■ What is required ■
When you write out the listing, keep every character and omit the pictures.

■ Recorded information ■
----

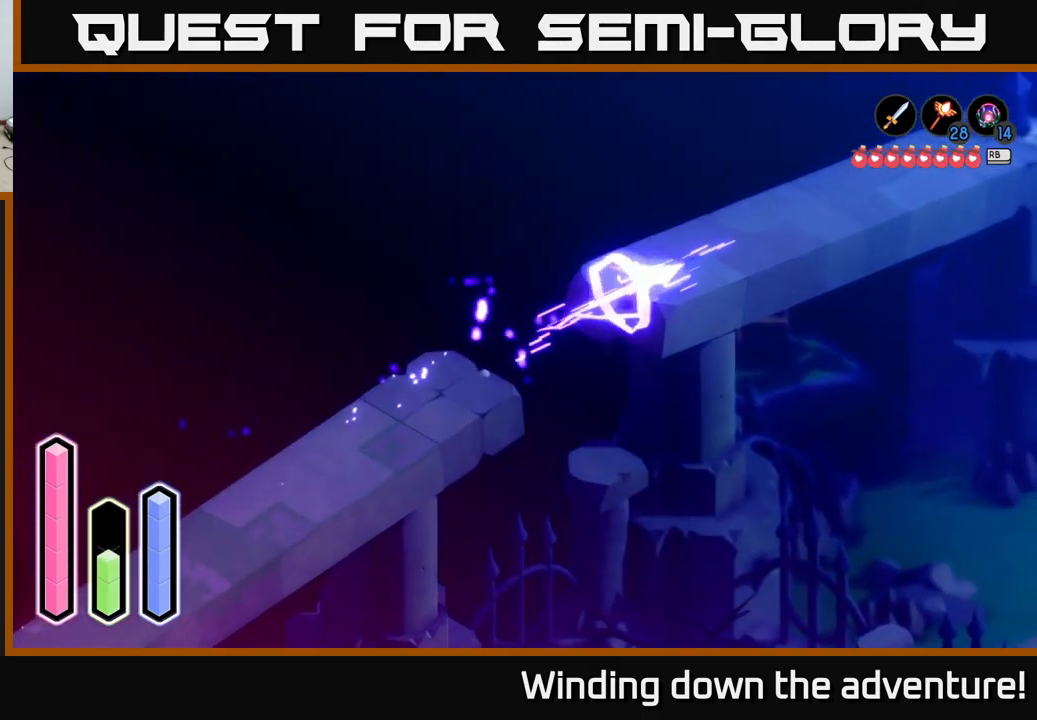
{"buttons": ["A"], "left_stick": "up-right", "right_stick": "center", "events": []}
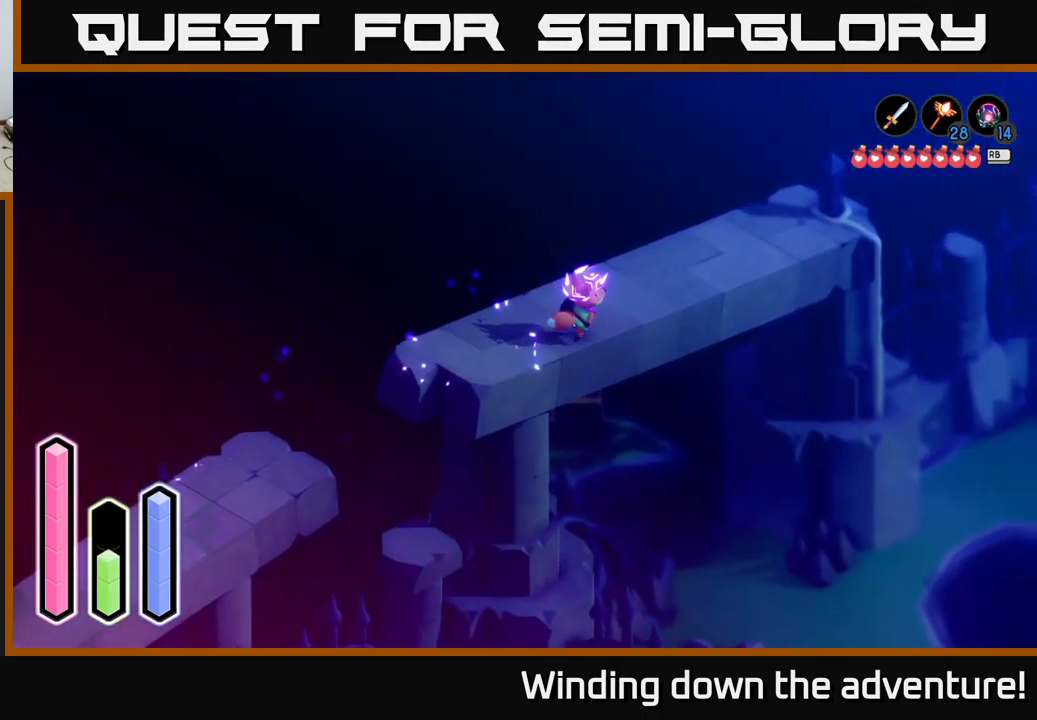
{"buttons": ["A"], "left_stick": "up-right", "right_stick": "center", "events": []}
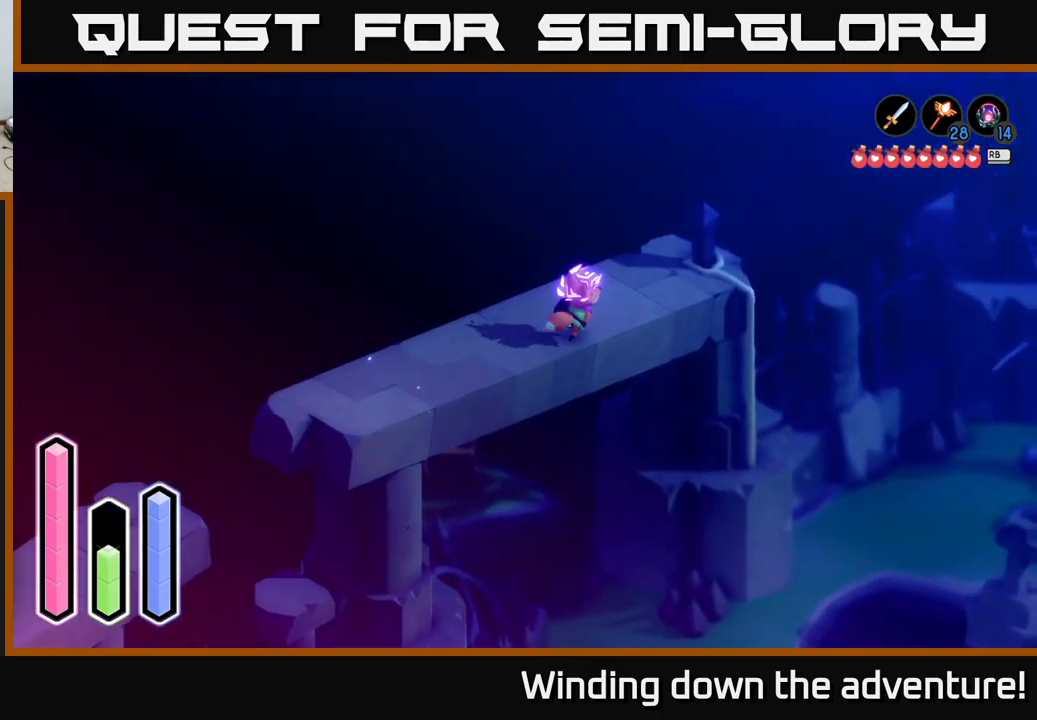
{"buttons": [], "left_stick": "center", "right_stick": "center", "events": [[200, "A", "up"], [450, "left_stick", "center"]]}
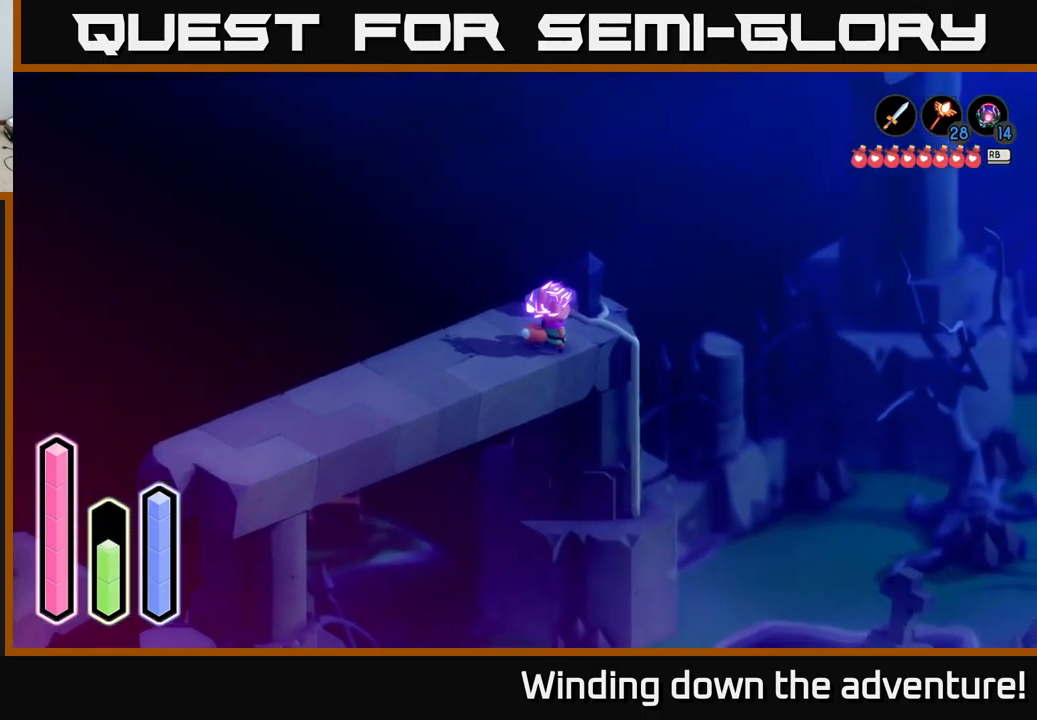
{"buttons": [], "left_stick": "center", "right_stick": "center", "events": [[250, "left_stick", "up-right"], [467, "left_stick", "center"]]}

----

■ Exercise answer ■
{"buttons": ["A"], "left_stick": "up-right", "right_stick": "center", "events": []}
{"buttons": ["A"], "left_stick": "up-right", "right_stick": "center", "events": []}
{"buttons": [], "left_stick": "center", "right_stick": "center", "events": [[200, "A", "up"], [450, "left_stick", "center"]]}
{"buttons": [], "left_stick": "center", "right_stick": "center", "events": [[250, "left_stick", "up-right"], [467, "left_stick", "center"]]}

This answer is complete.